A College would also work with the other Professional and Royal Colleges on cross-cutting issues affecting the health professions and social care sector, to provide clear and unified leadership to a proud profession and to influence how the regulators’ standards of practice should be implemented to support clinical practice and the expanding scope of practice of the profession.


How far advanced is thinking on a College of Audiology?


Discussions are currently still at an early exploratory stage and, in taking them further forward, the Boards and Councils are looking to engage all members of their organisations, as well as those professionals working across the sector who are not a member of any professional organisation. We want to ensure this process is:
• built on shared principles;
• transparent;
• inclusive and representative – i.e. input from all parts of the profession;
• welcoming of challenge;
• open to wide consultation on principles and detail;
• open to help from individuals and other groups.

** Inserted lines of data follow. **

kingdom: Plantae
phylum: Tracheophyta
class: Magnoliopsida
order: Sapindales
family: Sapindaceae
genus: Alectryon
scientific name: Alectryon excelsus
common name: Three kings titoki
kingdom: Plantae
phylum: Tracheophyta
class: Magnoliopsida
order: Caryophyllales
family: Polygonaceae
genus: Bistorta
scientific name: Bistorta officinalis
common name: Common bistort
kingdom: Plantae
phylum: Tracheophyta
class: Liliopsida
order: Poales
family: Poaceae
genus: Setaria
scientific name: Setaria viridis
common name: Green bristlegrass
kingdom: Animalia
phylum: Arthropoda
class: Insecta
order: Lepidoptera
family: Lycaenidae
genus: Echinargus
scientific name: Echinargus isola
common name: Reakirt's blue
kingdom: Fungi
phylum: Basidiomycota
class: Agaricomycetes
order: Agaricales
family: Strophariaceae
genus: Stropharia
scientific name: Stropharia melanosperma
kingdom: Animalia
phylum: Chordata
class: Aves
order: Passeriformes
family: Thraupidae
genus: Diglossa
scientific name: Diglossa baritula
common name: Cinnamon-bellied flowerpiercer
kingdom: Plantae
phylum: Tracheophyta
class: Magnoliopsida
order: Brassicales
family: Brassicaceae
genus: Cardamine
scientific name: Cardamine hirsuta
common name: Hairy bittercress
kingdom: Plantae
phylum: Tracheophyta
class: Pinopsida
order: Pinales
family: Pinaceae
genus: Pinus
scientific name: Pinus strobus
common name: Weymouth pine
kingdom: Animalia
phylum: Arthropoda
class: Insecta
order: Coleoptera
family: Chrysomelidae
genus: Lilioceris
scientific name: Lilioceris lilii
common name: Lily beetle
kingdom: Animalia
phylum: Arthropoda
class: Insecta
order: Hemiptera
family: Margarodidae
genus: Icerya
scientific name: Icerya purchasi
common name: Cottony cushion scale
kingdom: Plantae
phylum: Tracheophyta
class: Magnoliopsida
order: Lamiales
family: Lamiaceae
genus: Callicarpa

How would a college be funded?


A College would be primarily funded by fees from its membership. At this stage, our thinking is that membership fees would be the College’s primary income, but that transitional funding might be sought from other stakeholders.


How to join the conversation?


To succeed, a College would need the backing of the whole profession. The current aim of the four bodies therefore is to work closely together and through their memberships and other stakeholders explore whether a College can become a viable option to enhance the status of the profession, the vital services we provide and the needs of the patients, clients and individuals – including those who do not currently seek care – whom we ultimately serve.
As part of this process there will be many opportunities for members of the profession to become involved in shaping ideas.
The first opportunity will be the joint collaborative event “Hearing, A Sense of Purpose – March 25th 2019” but there will be many others not least through four of the membership bodies and in other forums.